Because the -A 1 in grep does grep only subsequent line after the header.

-A, --after-context=NUM   print NUM lines of trailing context

The contigs from spades are never in a single line.

lisavader commented 2 years ago

Hi Varun, I had indeed not realised that this script doesn't work for contigs spanning multiple lines, thanks for notifying! It has been adjusted now (584750d9625a7f78457c301744e1d22982041daa)

varunshamanna commented 2 years ago

Thank you for the updates. I just wanted to check what are your thoughts on running the tool for multiple samples? And combining the results together?

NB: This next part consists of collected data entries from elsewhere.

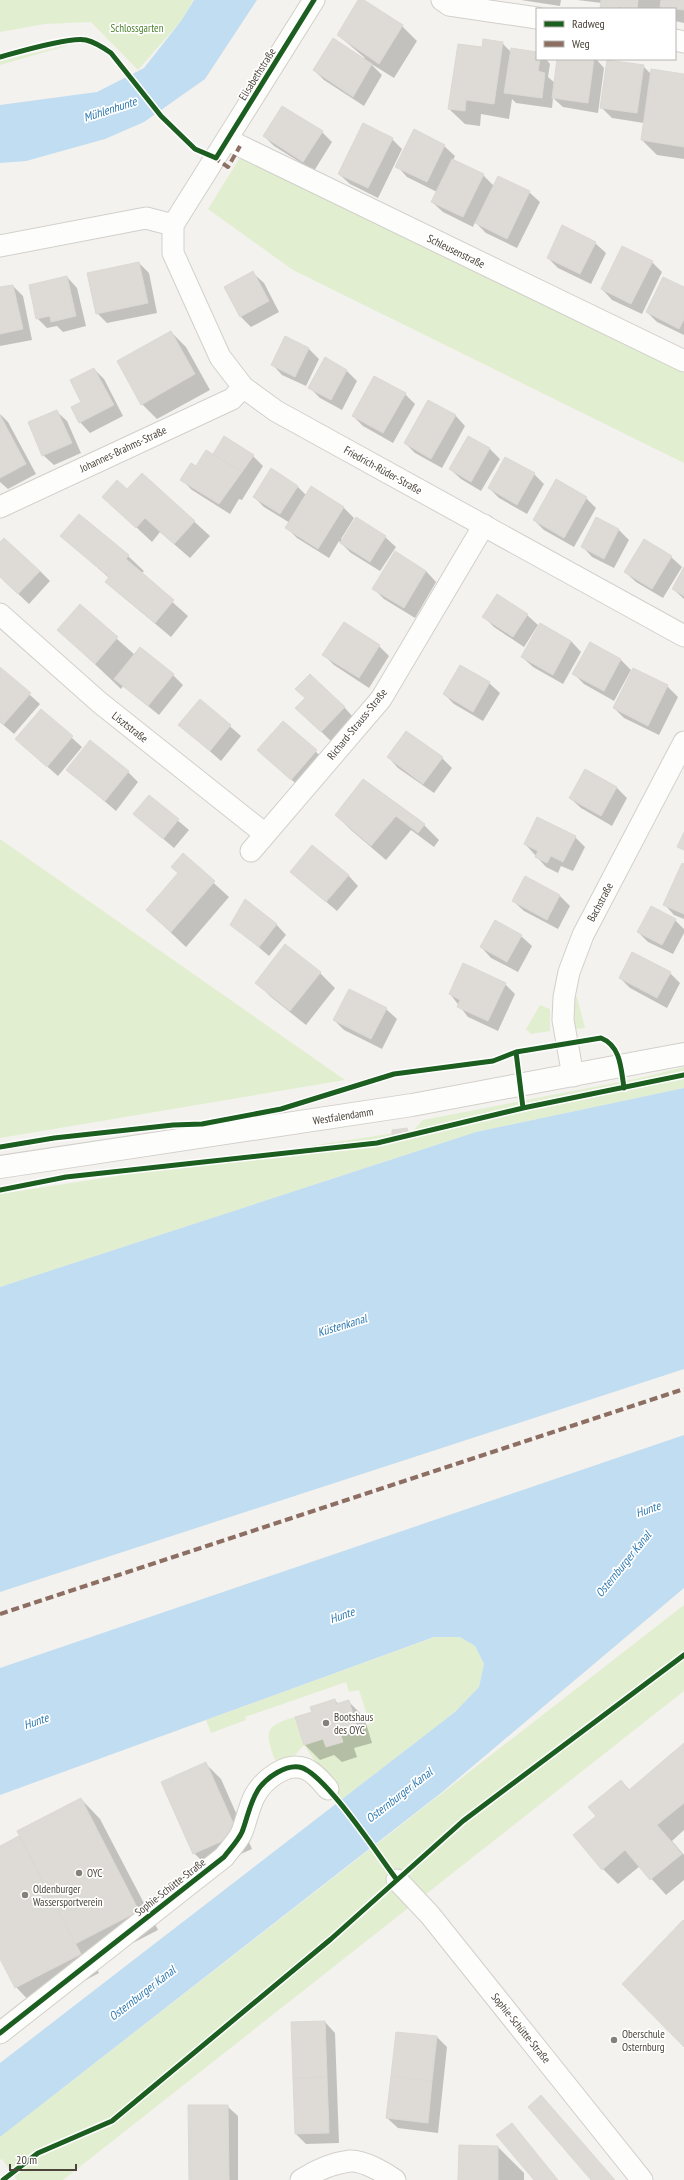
<svg xmlns="http://www.w3.org/2000/svg" width="684" height="2180" viewBox="0 0 684 2180" font-family="'PT Sans Narrow',sans-serif">
  <style>
    .green { fill: #e1eecf }
    .water { fill: #c0ddf1 }
    .shadow { fill: #0003 }
    .building { fill: #dedbd6; stroke: #dcd9d4 }
    .lines { fill: none; stroke-linecap: round; stroke-linejoin: round }
    .minor-casing { stroke: #d2d0cb; stroke-width: 23 }
    .tertiary-casing { stroke: #d2d0cb; stroke-width: 24 }
    .minor { stroke: #fdfdfc; stroke-width: 21 }
    .tertiary { stroke: #fdfdfc; stroke-width: 22 }
    .quiet { stroke: #8d6e63; stroke-width: 4; stroke-dasharray: 8 4; stroke-linecap: butt }
    .cycleway-casing { stroke: #fff; stroke-width: 8 }
    .cycleway { stroke: #1b5e20; stroke-width: 5 }
    .poi-dot { fill: #868178; stroke: #fff; stroke-width: 1.5 }
    .labels { text-anchor: middle; dominant-baseline: central; stroke-width: 3.5; stroke-linejoin: round; paint-order: stroke }
    .park-label { font-size: 11px; fill: #4a7f2a; stroke: #fff }
    .street-label { font-size: 11px; fill: #4b4439; stroke: #fff }
    .poi-label { font-size: 11px; fill: #4b4439; stroke: #fff; text-anchor: start }
    .water-label { font-size: 12px; font-style: italic; fill: #2e7ab2; stroke: #fff }
  </style>
  <rect width="100%" height="100%" fill="#f4f2ee"/>
  <path class="green" d="M0,0H193L181,21L138,70L91,22L45,24L0,32Z
    M68,45L66,46L0,65V61Z
    M241,156L684,373V463L293,270L208,209Z
    M0,839L345,1080L0,1138Z
    M575,995L577,997L585,1028L575,1029L574,1025Z
    M540,1005L550,1009V1031L531,1034L526,1029Z
    M684,1067V1088L476,1132L0,1287V1194L414,1130L423,1120L640,1078Z
    M684,1605V1691L63,2180H17L2,2159L0,2160V2137Z
    M435,1637H460L475,1646L484,1664L479,1687L455,1712L341,1800L304,1745L295,1755L275,1760C264,1731 265,1726 295,1717L304,1745L323,1739L326,1747L343,1742L340,1733L370,1724L359,1690L349,1692L346,1682L245,1717L246,1720L211,1733L206,1720Z"/>
  <path class="water" d="M194,0H257L205,79L144,122L105,139L26,161L0,163V105L97,92L144,68L181,21Z
    M684,1088V1369L0,1592V1287L476,1132Z
    M684,1435V1588L441,1793L0,2137V2063L455,1712L479,1687L484,1664L475,1646L460,1637H434L0,1795V1668Z"/>
  <path class="shadow" d="M359,0L402,26L417,41L394,78L370,63L382,75L364,106L324,80L314,70L365,58L338,35Z
    M521,0H561L560,6Z
    M577,0H684V23L675,21V9H663L661,7V9H602V3Z
    M502,43L511,52L537,53V59H546L550,64L548,77L555,83L558,59H596L604,68L598,113L563,107L553,98L552,108L516,103L512,99L509,119L481,114L480,126L465,124L449,109L483,48Z
    M643,66L652,75H684V159L657,155L642,140L644,123L612,118L601,107Z
    M322,132L332,142L314,171L274,146L264,136Z
    M392,139L402,149L378,198L350,184L339,174Z
    M444,146L455,156L453,160L483,175L494,186L529,192L540,202L517,248L486,233L475,222L473,227L443,212L432,202L437,192L407,177L397,166Z
    M595,243L606,253L591,284L558,268L548,258Z
    M652,262L662,272L642,314L612,300L602,289Z
    M139,263L149,273L157,313L107,323L97,313Z
    M253,273L264,283L279,312L251,327L241,317L225,288Z
    M67,277L77,288L86,326L63,332L57,326L47,328L37,318Z
    M13,286L23,296L32,340L0,346V288Z
    M684,288V335L657,322L647,312Z
    M171,332L186,347L210,390L157,419L142,404Z
    M285,338L309,349L319,359L306,386L282,375L272,364Z
    M325,359L347,371L357,381L342,410L320,398L310,388Z
    M94,369L104,379L123,416L90,433L80,422L83,402Z
    M405,394L415,404L393,443L363,426L353,416Z
    M56,411L67,421L81,453L54,465L43,455Z
    M0,414L8,422L36,474L8,489L0,482Z
    M455,415L465,426L442,468L415,453L405,443Z
    M469,437L490,449L500,459L481,491L461,479L450,469Z
    M224,438L253,456L263,466L242,500L239,499L230,514L192,490L182,480L213,455Z
    M271,470L298,487L307,496L312,488L344,508L354,518L341,539L342,540L385,537L396,547L380,571L351,553L339,541L329,558L297,538L287,528L290,523L264,507L254,497Z
    M142,474L210,536L190,558L160,532L152,542L104,497L127,490Z
    M534,474L544,484L527,514L499,498L489,488Z
    M586,498L596,508L574,547L544,530L534,520Z
    M79,515L128,556L144,571L141,574L188,616L171,637L122,596L107,581L109,578L62,536Z
    M618,529L629,540L614,568L592,557L582,546Z
    M0,544L40,571L50,581L29,604L0,577Z
    M395,553L426,571L436,582L415,618L384,599L374,589Z
    M671,557L682,567L663,598L636,582L625,572Z
    M684,569V599L673,589Z
    M80,606L135,655L173,675L183,685L159,715L123,686L121,689L59,630Z
    M527,615L538,625L524,647L494,627L484,617Z
    M540,625L571,641L581,652L563,684L533,667L522,657Z
    M590,643L621,660L631,670L614,701L584,684L574,674Z
    M379,646L389,656L369,688L334,665L324,655Z
    M0,668L40,704L14,734L0,722Z
    M633,670L667,686L678,697L659,735L624,718L614,708Z
    M489,683L500,693L483,721L454,704L444,694Z
    M306,698L344,707L354,718L332,742L307,718Z
    M200,700L241,736L221,761L180,725Z
    M41,710L82,747L58,776L16,739Z
    M283,722L326,761L302,789L269,760Z
    M388,757L442,758L452,768L434,793L398,768Z
    M68,770L128,772L138,782L116,811Z
    M585,771L617,788L627,798L612,826L581,808L570,798Z
    M363,780L424,825L439,840L434,847L411,830L386,860L351,830L336,815Z
    M149,796L189,830L174,848L134,814Z
    M575,837L585,847L573,871L561,866L558,873L546,867L525,844Z
    M183,855L229,897L186,947L147,910L179,874L172,867Z
    M684,865V919L674,915L664,904Z
    M291,872L348,875L358,886L337,911Z
    M526,878L560,896L570,906L558,929L524,911L513,901Z
    M675,920L684,929V933L673,954L648,942L638,932Z
    M231,924H276L286,935L269,956Z
    M521,936L532,946L518,972L491,958L481,947Z
    M320,973L335,988L306,1025L271,997L256,982Z
    M670,973L680,983L667,1008L630,988L620,978Z
    M505,984L515,994L498,1031L468,1017L450,994Z
    M386,1009L397,1019L382,1049L344,1030L334,1020Z
    M407,1129L412,1137L398,1140L393,1135Z
    M334,1700L339,1704L348,1701L364,1717L372,1743L354,1748L357,1757L342,1762L334,1755L320,1760L304,1744L313,1712Z
    M684,1745V1830L672,1841L684,1855V1880L666,1895L640,1866L618,1884L603,1869L597,1816L620,1781L630,1790Z
    M206,1764L221,1779L252,1849L209,1868L194,1853Z
    M81,1799L100,1819L158,1930L94,1963L99,1973L35,2007L16,1987L0,1957V1847Z
    M325,2022L335,2033L339,2143L306,2144L296,2134Z
    M437,2037L447,2047L438,2133L398,2128L387,2118Z
    M227,2106L238,2116V2180H190Z
    M498,2147L524,2173V2180H459Z"/>
  <path class="building" d="M358,0H364L403,25L379,64L337,35Z
    M601,0H638L637,9L619,7L618,9H600Z
    M661,0H684V10L660,7Z
    M333,38L372,64L353,97L313,70Z
    M483,39L503,42L494,104L466,100L465,111L448,109L458,44L482,47Z
    M511,48L537,52V59H540L538,71L545,73L542,98L504,93Z
    M557,59H594L588,103L552,98Z
    M607,60L644,65L637,113L600,108Z
    M651,69L684,74V147L641,140Z
    M282,106L323,131L303,162L263,136Z
    M363,123L393,138L368,188L338,174Z
    M414,129L445,145L427,182L395,167Z
    M452,159L484,174L463,217L431,202Z
    M498,176L530,191L507,239L475,223Z
    M562,225L596,242L580,274L547,258Z
    M622,246L653,261L631,304L601,289Z
    M139,262L148,303L96,314L87,273Z
    M253,271L269,301L240,317L224,287Z
    M67,276L76,316L51,322L50,316L36,319L29,285Z
    M663,277L684,287V319L679,329L646,312Z
    M13,285L23,329L0,334V287Z
    M171,331L195,374L141,405L117,361Z
    M285,336L309,348L295,377L271,365Z
    M325,357L347,370L331,400L308,388Z
    M94,368L114,405L79,423L71,407L81,402L70,380Z
    M374,376L406,393L383,433L352,416Z
    M428,400L456,415L431,459L404,443Z
    M57,410L72,443L42,456L28,422Z
    M0,415L26,464L0,478Z
    M224,436L254,455L242,472L213,454Z
    M468,436L490,448L471,482L449,469Z
    M206,450L242,472L219,504L180,480L191,463L196,466Z
    M505,457L535,473L517,505L488,488Z
    M271,468L298,486L280,514L253,497Z
    M142,473L195,521L174,544L145,518L136,528L102,497L117,480L127,489Z
    M556,479L587,497L564,538L533,520Z
    M311,486L344,507L318,549L285,528Z
    M79,514L129,555L126,559L174,600L155,623L105,582L109,577L60,536Z
    M356,517L386,536L370,562L340,543Z
    M596,517L619,529L604,559L581,547Z
    M4,538L40,571L18,594L0,577V542Z
    M644,539L672,556L652,589L624,572Z
    M395,551L426,571L404,608L372,589Z
    M684,567V596L672,589Z
    M497,594L528,614L513,637L482,617Z
    M80,604L118,637L95,664L57,630Z
    M344,622L380,645L359,678L322,655Z
    M540,623L571,641L553,675L521,657Z
    M590,642L621,659L604,691L572,674Z
    M140,647L174,674L148,706L114,679Z
    M460,665L490,682L473,712L443,694Z
    M0,667L31,693L3,725L0,722Z
    M633,668L668,685L648,726L613,708Z
    M310,674L345,707L321,732L295,708L305,698L295,689Z
    M200,699L231,725L210,751L178,725Z
    M41,709L73,736L47,767L15,739Z
    M283,721L317,750L291,780L257,750Z
    M406,731L443,757L423,784L387,757Z
    M90,740L129,771L105,801L66,770Z
    M585,769L617,787L601,816L569,798Z
    M363,779L425,824L418,833L396,816L371,846L335,815Z
    M149,795L179,819L163,839L133,814Z
    M537,817L576,836L563,862L551,856L547,863L535,857L538,851L524,844Z
    M684,832V850L677,847Z
    M312,845L349,875L326,902L290,872Z
    M183,853L215,881L171,932L146,910L178,873L171,867Z
    M682,863L684,864V914L663,905Z
    M525,876L560,895L547,920L512,901Z
    M245,899L277,924L259,947L230,925Z
    M651,906L676,919L662,945L637,932Z
    M495,920L522,935L507,962L480,947Z
    M285,944L321,972L290,1011L255,983Z
    M632,952L671,972L657,998L619,978Z
    M463,963L506,983L488,1021L457,1007L460,1000L449,994Z
    M349,989L387,1008L371,1039L333,1020Z
    M407,1128L408,1133L392,1135V1130Z
    M335,1699L336,1704L349,1700L357,1728L340,1733L343,1742L326,1747L323,1739L304,1745L295,1717L312,1712L310,1707Z
    M684,1743V1803L657,1825L682,1854L650,1880L625,1850L602,1870L573,1835L596,1816L588,1807L621,1780L629,1790Z
    M206,1762L238,1834L193,1854L161,1782Z
    M81,1798L139,1911L75,1944L17,1831Z
    M19,1836L81,1954L15,1988L0,1959V1846Z
    M683,1920L684,1921V2047L622,1984Z
    M325,2021L327,2077L293,2078L291,2022Z
    M396,2032L437,2036L432,2081L391,2076Z
    M391,2076L432,2081L428,2123L386,2118Z
    M327,2077L329,2133L295,2134L293,2078Z
    M541,2095L615,2180H591L528,2107Z
    M188,2105H228L229,2180H189Z
    M512,2123L558,2180H534L496,2135Z
    M459,2145L498,2146V2180H458Z"/>
  <g class="lines">
    <defs>
      <path id="minor" d="M442,0L449,5L537,18
        M675,40L684,42
        M228,140L684,361
        M173,225V253L220,357L243,387L276,411L684,636
        M0,246L146,218L173,225L314,0
        M0,507L232,399L243,387
        M0,614L99,702L265,834
        M251,851L381,699L484,525
        M573,1076L563,1020L564,997L569,972L583,935L684,742
        M397,1880L430,1915L642,2180
        M0,2033L224,1857C230,1849 238,1841 242,1832C246,1821 249,1808 254,1797C263,1780 286,1761 306,1769C315,1773 322,1782 328,1789
        M301,2180C315,2171 333,2163 350,2161C363,2160 385,2173 395,2180"/>
      <path id="tertiary" d="M0,1167L412,1105L684,1054"/>
    </defs>
    <use href="#minor" class="minor-casing"/>
    <use href="#tertiary" class="tertiary-casing"/>
    <use href="#minor" class="minor"/>
    <use href="#tertiary" class="tertiary"/>
    <path class="quiet" d="M213,157L228,167L240,146
      M0,1614L684,1389"/>
    <defs>
      <path id="cycleway" d="M0,57C18,52 71,36 86,40C94,42 104,48 111,53L161,116L195,149L216,158L314,0
        M523,1108L516,1052L601,1038C621,1046 621,1069 624,1088
        M0,1147L54,1138L173,1125L202,1124L281,1109L394,1074L493,1061L516,1052
        M0,1190L66,1177L377,1143L523,1108L684,1075
        M0,2033L224,1857C230,1849 238,1841 242,1832C248,1817 250,1800 260,1787C268,1777 285,1765 299,1767C323,1770 380,1858 397,1880
        M3,2180L38,2153L112,2121L331,1939L463,1821L684,1655"/>
    </defs>
    <use href="#cycleway" class="cycleway-casing"/>
    <use href="#cycleway" class="cycleway"/>
  </g>
  <g class="poi-dot">
    <circle cx="326" cy="1723" r="4"/>
    <circle cx="79" cy="1873" r="4"/>
    <circle cx="25" cy="1895" r="4"/>
    <circle cx="614" cy="2040" r="4"/>
  </g>
  <g class="labels">
    <g class="park-label">
      <text x="137" y="28">Schlossgarten</text>
    </g>
    <g class="street-label">
      <text transform="translate(257 74) rotate(-58)">Elisabethstraße</text>
      <text transform="translate(456 251) rotate(26)">Schleusenstraße</text>
      <text transform="translate(123 449) rotate(-25)">Johannes-Brahms-Straße</text>
      <text transform="translate(383 470) rotate(29)">Friedrich-Rüder-Straße</text>
      <text transform="translate(357 724) rotate(-51)">Richard-Strauss-Straße</text>
      <text transform="translate(130 727) rotate(38)">Lisztstraße</text>
      <text transform="translate(600 902) rotate(-62)">Bachstraße</text>
      <text transform="translate(343 1116) rotate(-9)">Westfalendamm</text>
      <text transform="translate(170 1887) rotate(-38)">Sophie-Schütte-Straße</text>
      <text transform="translate(521 2028) rotate(51)">Sophie-Schütte-Straße</text>
    </g>
    <g class="poi-label">
      <text x="334" y="1717">Bootshaus<tspan x="334" dy="13">des OYC</tspan></text>
      <text x="87" y="1873">OYC</text>
      <text x="33" y="1889">Oldenburger<tspan x="33" dy="13">Wassersportverein</tspan></text>
      <text x="622" y="2034">Oberschule<tspan x="622" dy="13">Osternburg</tspan></text>
    </g>
    <g class="water-label">
      <text transform="translate(110 109) rotate(-18)">Mühlenhunte</text>
      <text transform="translate(342 1325) rotate(-17)">Küstenkanal</text>
      <text transform="translate(648 1509) rotate(-19)">Hunte</text>
      <text transform="translate(623 1564) rotate(-51)">Osternburger Kanal</text>
      <text transform="translate(342 1615) rotate(-19)">Hunte</text>
      <text transform="translate(36 1721) rotate(-19)">Hunte</text>
      <text transform="translate(399 1795) rotate(-38)">Osternburger Kanal</text>
      <text transform="translate(142 1993) rotate(-38)">Osternburger Kanal</text>
    </g>
  </g>
  <rect x="536" y="8" width="140" height="52" fill="#ffffff" stroke="#b7b4b0"/>
  <rect x="544" y="21" width="20" height="6" fill="#1b5e20" stroke="#b7b4b0"/>
  <text x="572" y="28" font-size="12" fill="#4b4439">Radweg</text>
  <rect x="544" y="41" width="20" height="6" fill="#8d6e63" stroke="#b7b4b0"/>
  <text x="572" y="48" font-size="12" fill="#4b4439">Weg</text>
  <path d="M10 2164v6h66v-6" fill="none" stroke="#4b4439" stroke-width="2"/>
  <text x="16" y="2164" font-size="12" fill="#4b4439" stroke="#ffffff" stroke-width="3" paint-order="stroke">20 m</text>
</svg>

lisavader commented 2 years ago

Actually, in a previous version of the tool a directory was used as input, and plasmidEC would output the combined result for all files in this directory. However, I changed this to a one file in --> one file out approach, so that the tool can be more easily integrated in pipelines (e.g. Snakemake) and users can run multiple jobs in parallel, using whatever job scheduler they like. So more possibilities for costumisation, with the cost that you'll have concatenate the results of multiple samples yourself.